E la DMZ, inevitabilmente, si mostra per quello che è: un tassello sacrificabile, un agglomerato di paria, il ventre molle del conflitto.

DMZ comincia finalmente a prendere corpo, dopo il mezzo passo falso del primo volume. I mali che affliggevano i primi episodi della serie tendono qui a stemperarsi, senza minare troppo la lettura, e le buone idee che si intravedevano già allora trovano qui uno spazio adeguato in cui esprimersi compiutamente: i protagonisti cominciano ad acquisire un peso in termini di caratterizzazione e personalità, e le ingenuità di Brian Wood a livello di sceneggiatura sono meno marcate, anche se a volte rimangono delle perplessità su alcuni repentini cambi di scena senza soluzione di continuità.
Riccardo Burchielli rimane un talento: il suo tratto è espressivo, morbido, dinamico, anche se a volte lascia un po' perplesso per quanto riguarda lo storytelling. Giusto lasciarlo crescere.
L'impressione, comunque, è che il bianco e nero di Garrett sapesse valorizzare di più il suo segno, un po' mortificato dai brutti colori di Jeromy Cox e dalla ferrea legge della serialità.
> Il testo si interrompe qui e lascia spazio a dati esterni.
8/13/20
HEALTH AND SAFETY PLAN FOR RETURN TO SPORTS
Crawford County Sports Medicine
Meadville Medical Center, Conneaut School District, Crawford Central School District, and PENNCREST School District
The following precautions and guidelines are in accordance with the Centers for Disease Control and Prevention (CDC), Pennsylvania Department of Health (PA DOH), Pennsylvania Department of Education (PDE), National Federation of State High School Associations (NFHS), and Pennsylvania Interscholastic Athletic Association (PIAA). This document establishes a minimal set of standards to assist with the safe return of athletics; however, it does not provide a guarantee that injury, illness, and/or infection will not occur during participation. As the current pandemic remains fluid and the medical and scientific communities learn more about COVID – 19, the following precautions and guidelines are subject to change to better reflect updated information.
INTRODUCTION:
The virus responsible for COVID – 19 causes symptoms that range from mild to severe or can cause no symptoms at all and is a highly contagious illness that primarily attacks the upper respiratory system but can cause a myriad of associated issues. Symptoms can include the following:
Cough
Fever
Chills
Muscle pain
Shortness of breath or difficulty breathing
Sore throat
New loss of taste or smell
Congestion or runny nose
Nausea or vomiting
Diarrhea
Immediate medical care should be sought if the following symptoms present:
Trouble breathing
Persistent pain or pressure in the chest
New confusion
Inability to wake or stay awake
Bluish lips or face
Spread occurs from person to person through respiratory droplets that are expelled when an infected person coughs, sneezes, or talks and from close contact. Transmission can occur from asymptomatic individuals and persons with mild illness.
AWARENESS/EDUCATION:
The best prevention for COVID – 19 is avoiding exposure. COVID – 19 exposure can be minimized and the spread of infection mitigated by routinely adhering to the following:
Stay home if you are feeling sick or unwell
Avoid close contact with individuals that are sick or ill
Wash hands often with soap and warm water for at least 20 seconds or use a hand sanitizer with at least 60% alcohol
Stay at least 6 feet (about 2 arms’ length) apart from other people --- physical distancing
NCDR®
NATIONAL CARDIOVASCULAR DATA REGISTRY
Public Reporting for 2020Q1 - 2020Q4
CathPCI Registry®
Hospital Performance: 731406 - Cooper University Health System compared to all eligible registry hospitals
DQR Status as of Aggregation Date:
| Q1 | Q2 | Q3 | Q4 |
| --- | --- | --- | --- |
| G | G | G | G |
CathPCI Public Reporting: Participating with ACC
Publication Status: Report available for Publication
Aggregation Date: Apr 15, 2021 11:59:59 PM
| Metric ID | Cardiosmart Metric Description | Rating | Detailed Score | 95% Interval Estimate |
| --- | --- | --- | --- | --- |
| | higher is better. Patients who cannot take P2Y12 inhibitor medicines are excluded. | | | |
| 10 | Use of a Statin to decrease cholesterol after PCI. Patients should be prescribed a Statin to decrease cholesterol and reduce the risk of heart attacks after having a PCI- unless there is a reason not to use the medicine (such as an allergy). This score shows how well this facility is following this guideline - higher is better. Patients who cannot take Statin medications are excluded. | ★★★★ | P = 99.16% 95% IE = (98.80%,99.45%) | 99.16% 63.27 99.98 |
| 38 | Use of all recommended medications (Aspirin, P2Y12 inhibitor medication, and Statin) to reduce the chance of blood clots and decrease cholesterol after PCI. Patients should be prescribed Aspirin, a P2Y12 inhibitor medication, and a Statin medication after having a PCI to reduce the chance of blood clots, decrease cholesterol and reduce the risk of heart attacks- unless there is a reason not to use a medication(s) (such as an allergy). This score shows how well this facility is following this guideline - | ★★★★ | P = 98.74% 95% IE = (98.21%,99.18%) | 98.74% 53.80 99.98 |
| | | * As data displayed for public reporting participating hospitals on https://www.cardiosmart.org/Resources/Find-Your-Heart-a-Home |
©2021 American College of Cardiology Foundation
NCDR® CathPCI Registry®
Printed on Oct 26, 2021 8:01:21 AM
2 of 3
Deliziosa, infine, la storia sul passato di Zee disegnata da Kristian Donaldson, che quando prende in mano la matita si dimostra personale e narrativo come pochi.
Inutile invece il report del dodicesimo numero americano, che avrebbe l'intento di dare spessore al mondo di DMZ ma che in realtà aggiunge poco o nulla alla cornice della serie, che ha comunque delle notevoli potenzialità in termini di possibilità narrative.

Lasciate che DMZ si sedimenti, che abbia la possibilità di sviscerare lentamente ogni sua più piccola sfumatura; dategli tempo.
Probabilmente - ma questa è solo una sensazione - verrete ripagati.